Installs the items in your config into each agent.

agent-bolt sync

agent-bolt check

Checks whether what's installed has drifted from your config file. Exits with code 1 if it has.

agent-bolt check

The following catalog commands are for authoring catalogs.

agent-bolt catalog init

Creates the manifest (catalog.json) and the package scaffold (packs/).

agent-bolt catalog init [options]

| Option | Description | Required | Default | | ---------------------- | ------------------- | -------- | ----------------- | | --dir <dir> | Catalog directory | Optional | Current directory | | --name <name> | Catalog name | Optional | Directory name | | --description <text> | Catalog description | Optional | "TODO: ..." |

agent-bolt catalog new-pack

Creates the manifest (pack.json) and the package scaffold (<pack-name>/).

agent-bolt catalog new-pack <name> [options]
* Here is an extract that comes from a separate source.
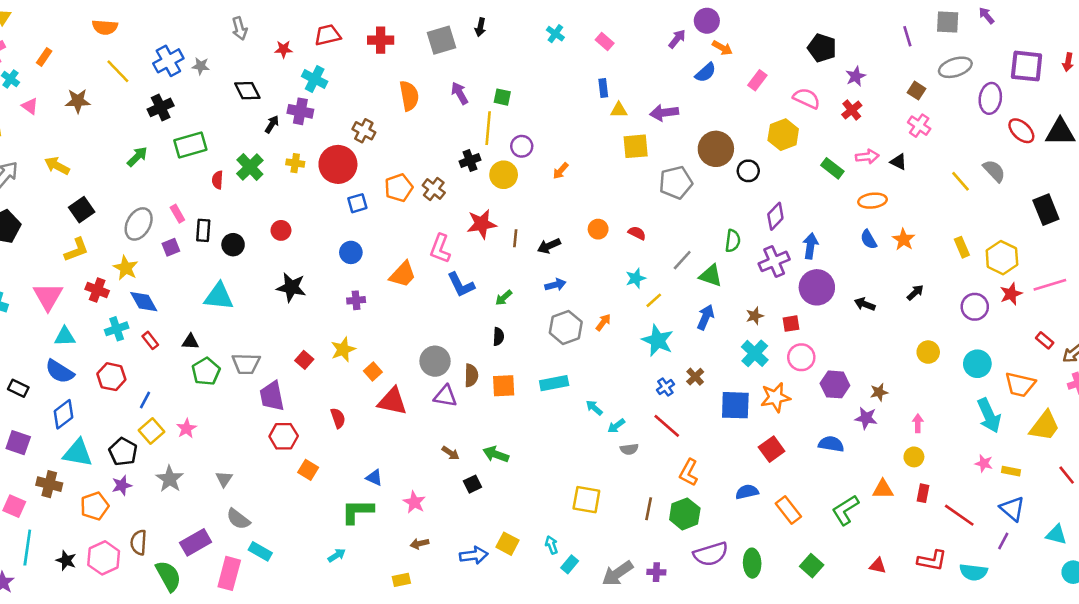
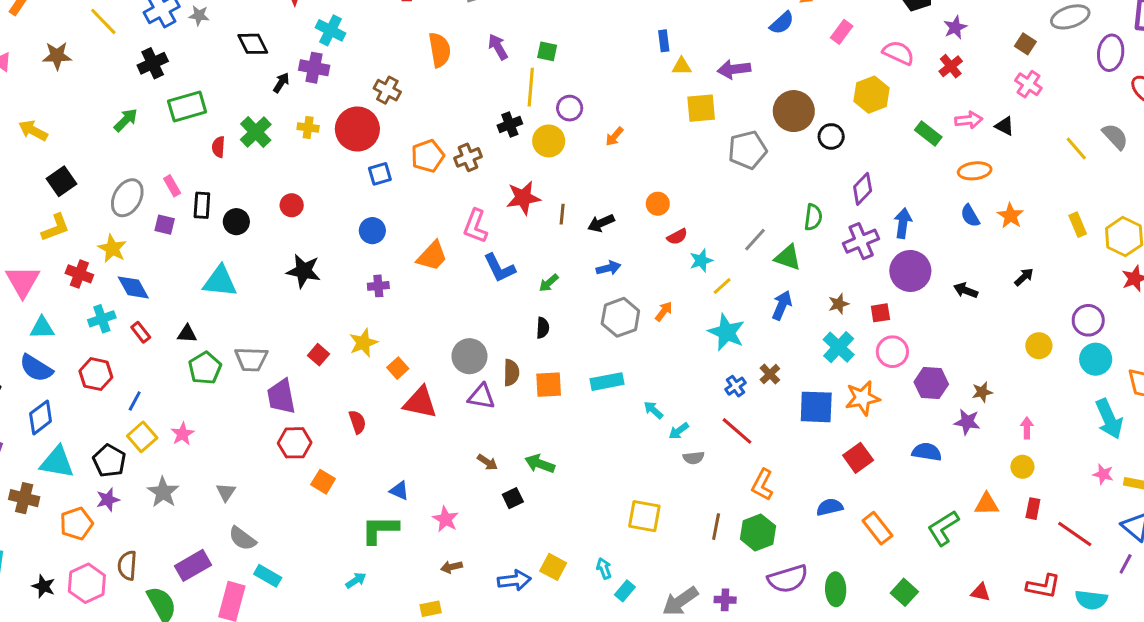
brown cross: (434, 189) -> (468, 157), turned 30
red semicircle: (637, 233) -> (677, 237), moved, turned 126
purple square: (171, 247) -> (165, 225), turned 36
purple circle: (975, 307) -> (1088, 320), moved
| Option | Description | Required | Default | | ---------------------- | ------------------- | -------- | ----------------- | | --dir <dir> | Catalog directory | Optional | Current directory | | --description <text> | Package description | Optional | "TODO: ..." |

agent-bolt catalog new-skill · new-agent · new-guideline

Creates the manifest and the item scaffold (<type>/<name>/).
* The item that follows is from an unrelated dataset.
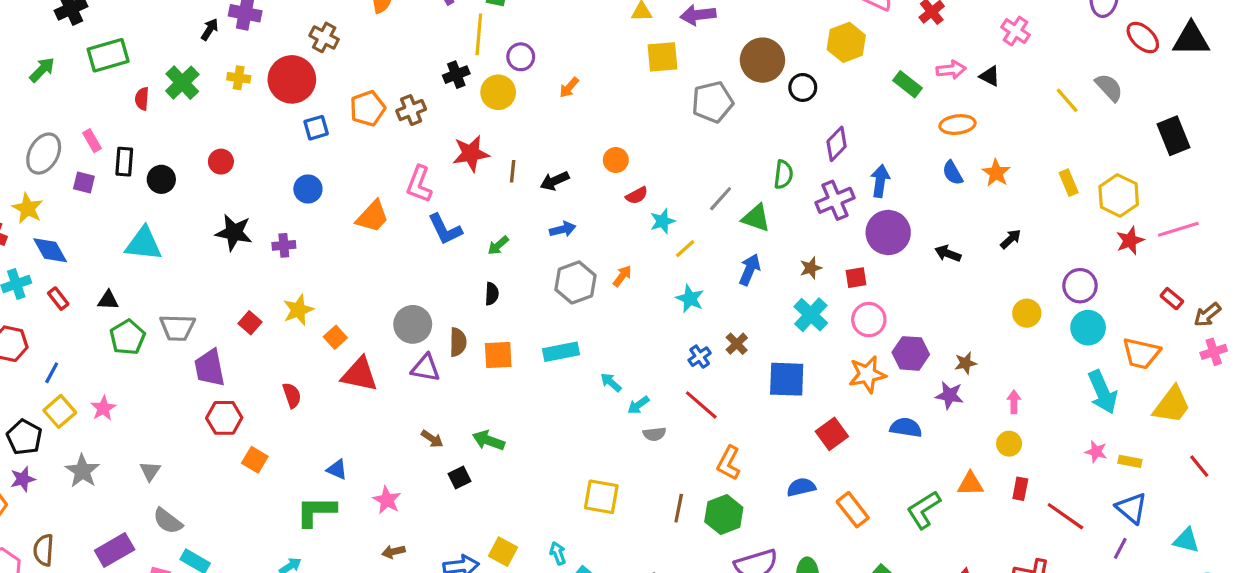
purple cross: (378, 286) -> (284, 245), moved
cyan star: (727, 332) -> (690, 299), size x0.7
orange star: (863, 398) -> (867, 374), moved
agent-bolt catalog new-skill <name> --pack <name> [options]
agent-bolt catalog new-agent <name> --pack <name> [options]
agent-bolt catalog new-guideline <name> --pack <name> [options]

| Option | Description | Required | Default | | ---------------------- | --------------------------- | -------- | ----------------- | | --pack <name> | Package the item belongs to | Required | — | | --dir <dir> | Catalog directory | Optional | Current directory | | --description <text> | Item description | Optional | "TODO: ..." |

agent-bolt catalog validate

Checks the catalog's structure, manifests, and integrity. Exits with code 1 if it finds problems.

agent-bolt catalog validate [options]

| Option | Description | Required | Default | | ------------- | ----------------- | -------- | ----------------- | | --dir <dir> | Catalog directory | Optional | Current directory |

License

Released under the MIT License. See LICENSE for the full text.